1998 Albanian constitutional referendum
| 22 November 1998 |

Results
| Choice | Votes | % |
| Yes | 879,488 | 93.51% |
| No | 61,000 | 6.49% |
| Valid votes | 940,488 | 97.21% |
| Invalid or blank votes | 27,000 | 2.79% |
| Total votes | 967,488 | 100.00% |
| Registered voters/turnout | 1,914,859 | 50.53% |

= 1998 Albanian constitutional referendum =

A constitutional referendum was held in Albania on 22 November 1998. Voters were asked whether they approved of the constitution. It was approved by 93.5% of voters with a turnout of 50.6%, and came into force on 28 November.

==Background==
In September 1997 a 21-member Constitutional Commission was formed by Parliament, including twelve members of the ruling Socialist Party and Social Democratic Party and nine members of the Democratic Party. The Commission was given a six-month timeframe for producing a draft.

The public were widely consulted during the process using surveys, forums and public meetings. Despite the Democratic Party boycotting the Commission until the latter stages of the process and a coup attempt by its leader Sali Berisha, the Commission produced its draft constitution on 4 August 1998 having obtained a six-month extension. After its publication further hearings and debates were held, resulting in around a quarter of the articles in the first draft being amended.

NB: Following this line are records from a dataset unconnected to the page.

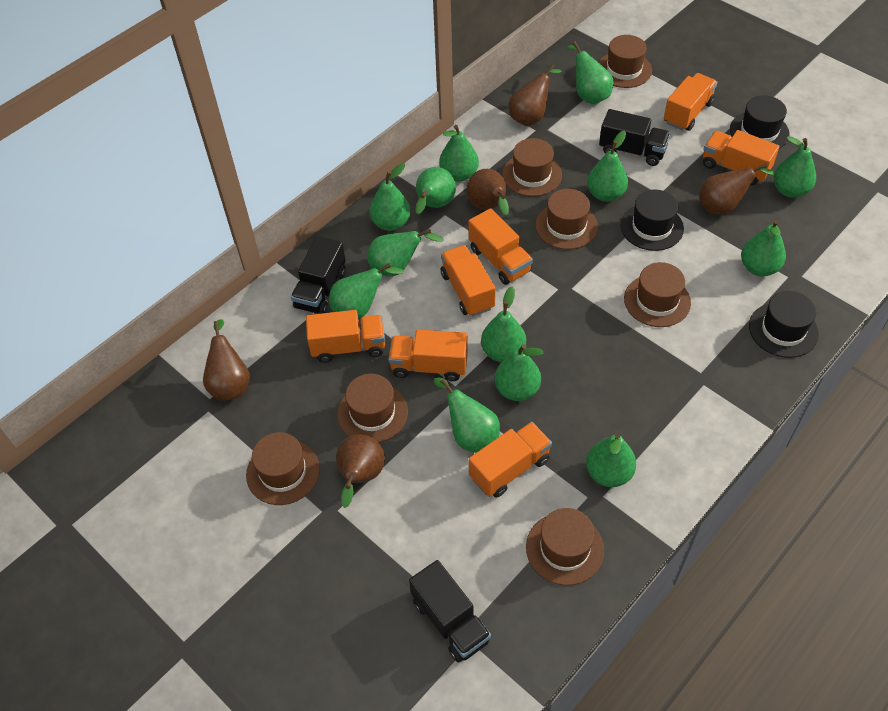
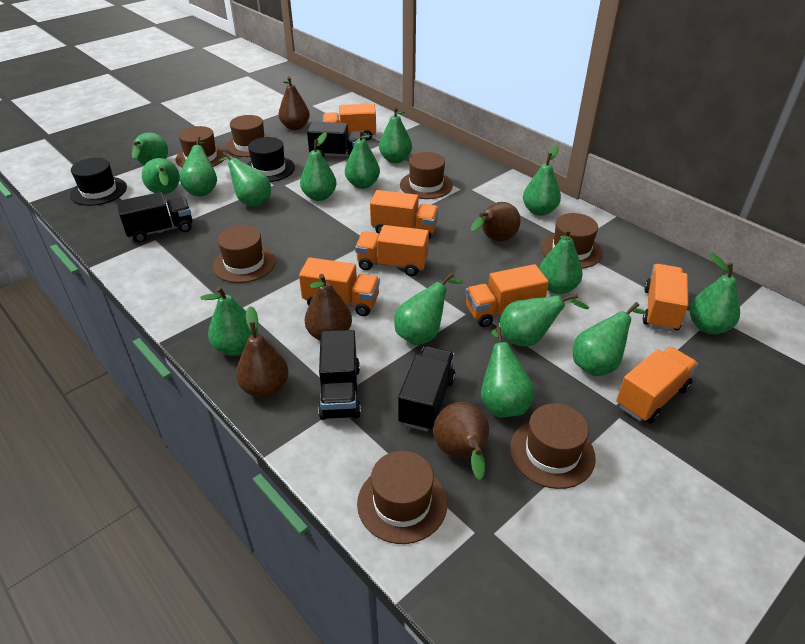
black hat: [621,190,684,251] [730,95,789,149] [749,291,819,358] = 3 -> [70,158,127,206] [247,137,295,182] = 2
black truck: [291,236,346,314] [409,560,491,663] [599,109,671,166] = 3 -> [117,192,192,243] [307,122,366,158] [318,330,361,420] [398,346,455,431] = 4
green pear: [329,263,404,319] [368,229,444,276] [369,163,411,231] [416,167,456,214] [434,377,500,453] [439,125,479,182] [481,287,526,362] [494,344,544,401] [567,42,613,104] [586,433,636,487] [587,131,628,202] [741,220,786,276] [774,136,816,198] = 13 -> [132,132,168,165] [142,158,180,194] [180,136,217,196] [200,286,258,356] [219,152,271,207] [300,132,336,201] [345,130,380,189] [379,106,412,163] [394,273,463,345] [481,327,535,417] [499,293,589,346] [523,145,561,216] [539,228,583,294] [573,302,645,376] [689,253,740,334] = 15

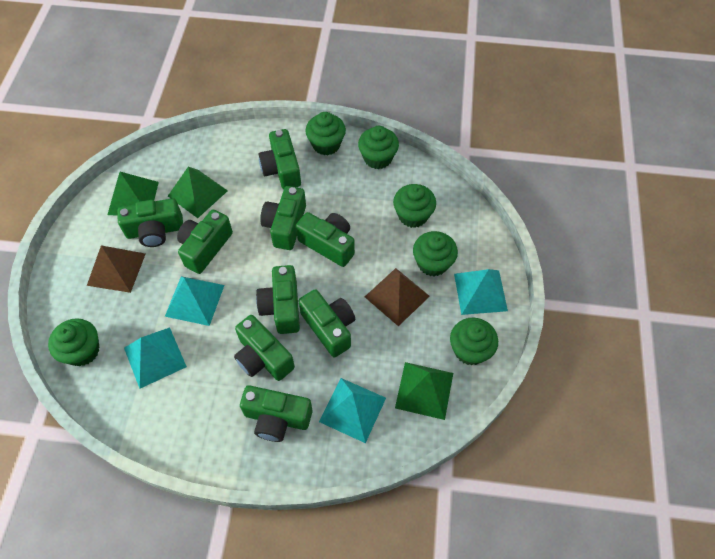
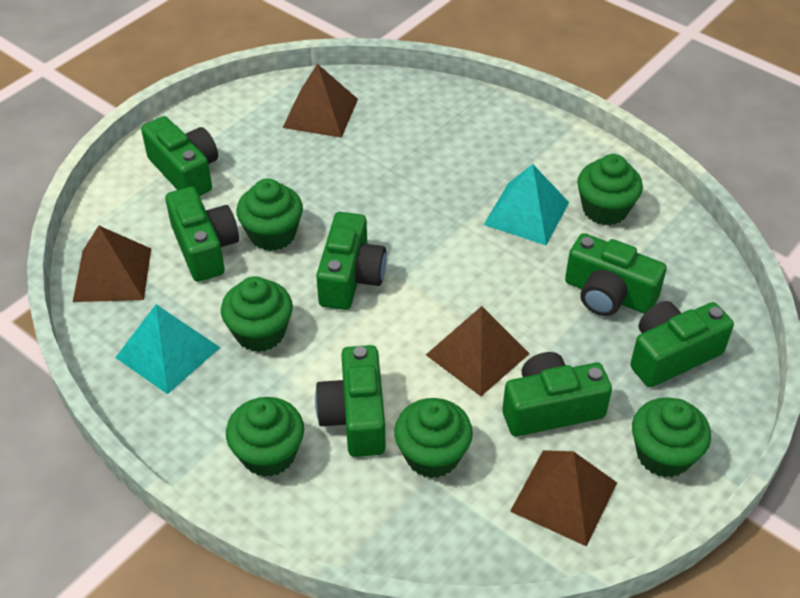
brown pyramid: [87,245,145,293] [365,268,430,326] = 2 -> [73,226,151,302] [282,64,358,138] [426,306,530,396] [510,450,617,547] = 4
green camera: [117,198,183,247] [177,210,233,274] [234,315,295,381] [240,385,312,442] [256,265,300,334] [258,129,301,189] [260,186,306,250] [296,212,355,267] [298,289,355,357] = 9 -> [141,116,218,196] [165,187,239,282] [315,345,386,457] [316,212,386,310] [502,352,612,436] [565,233,667,316] [630,301,734,387] = 7
green pyramid: [107,172,159,216] [168,167,228,218] [395,362,453,420] = 3 -> none = 0
turquoise pyramid: [124,327,187,389] [165,276,224,326] [319,378,386,443] [454,269,508,315] = 4 -> [115,304,220,395] [484,164,569,245] = 2

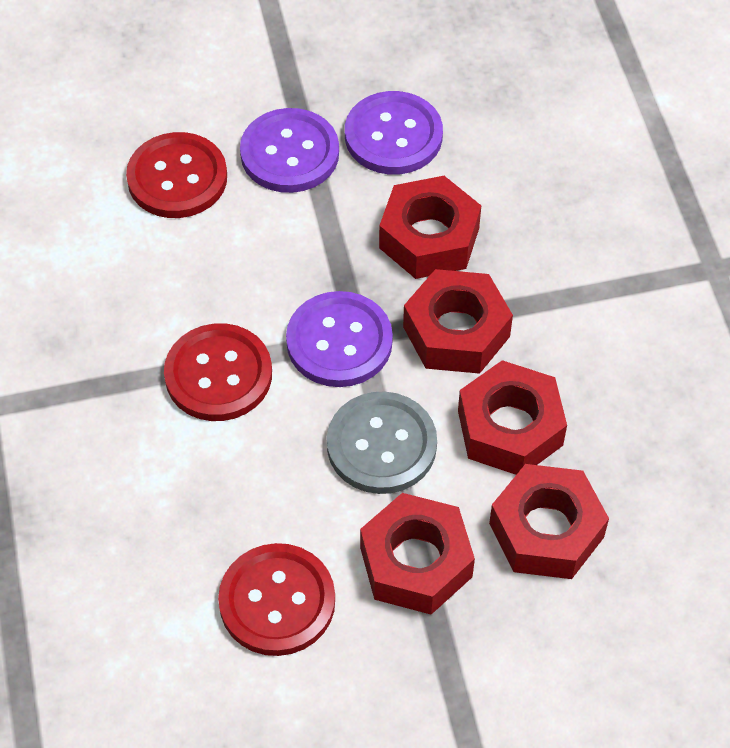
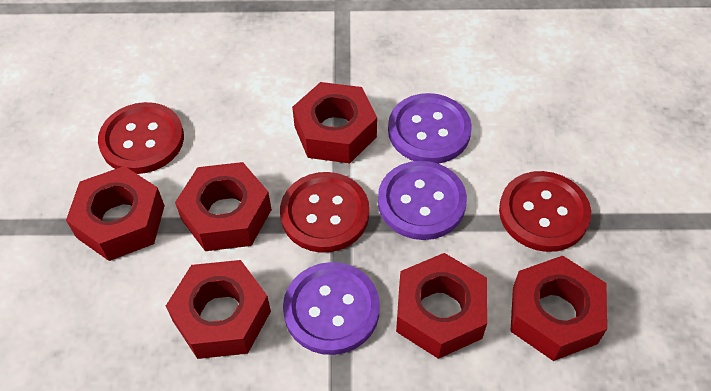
grey button: [327,392,437,494] = 1 -> none = 0
red nut: [360,493,475,614] [379,176,481,279] [403,269,513,374] [458,360,567,475] [489,464,609,579] = 5 -> [66,166,165,261] [166,260,271,359] [175,162,272,251] [292,82,377,163] [396,253,487,359] [510,256,607,361] = 6

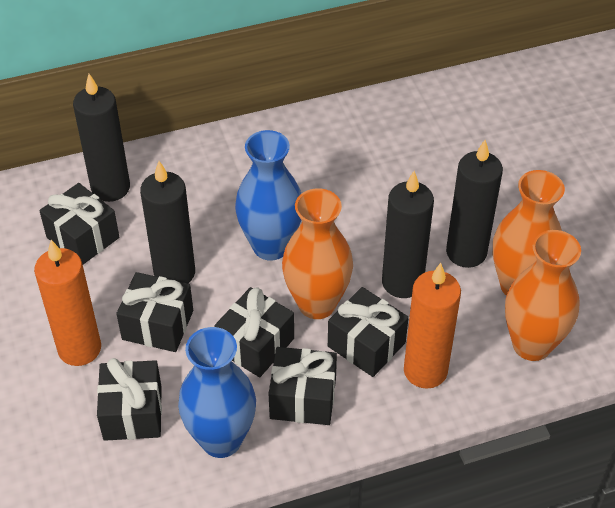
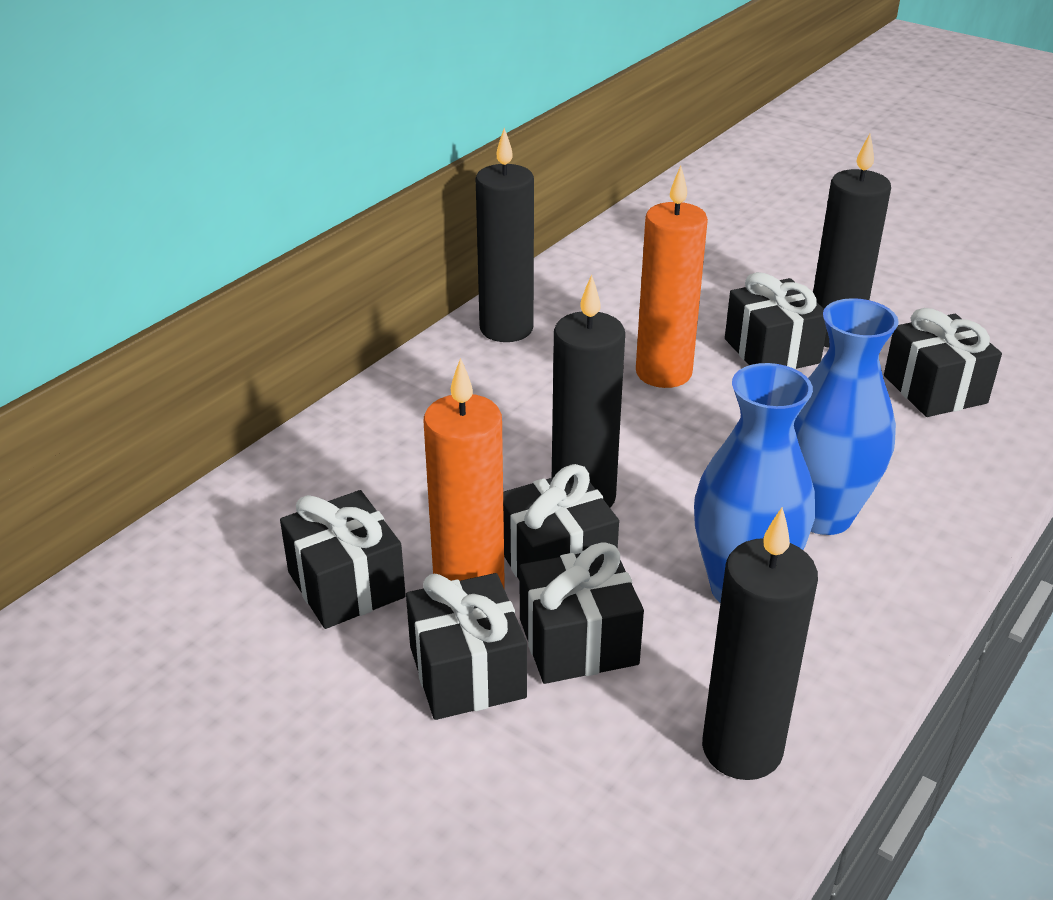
orange vase: [282,188,353,319] [493,170,565,295] [505,230,581,361] = 3 -> none = 0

The second draft was then approved by Parliament on 21 October 1998 with 115 in favour and none against (the other 40 MPs, mostly Democratic Party members, did not attend the vote).

==Results==

| Choice | Votes | % |
| For | 879,488 | 93.5 |
| Against | 61,000 | 6.5 |
| Invalid blank votes | 27,000 | – |
| Total | 968,346 | 100 |
| Registered voters/turnout | 1,914,859 | 50.6 |
Source: Nohlen & Stöver

Note that the data is inconsistent, possibly due to mistakes at polling stations not being corrected at higher levels.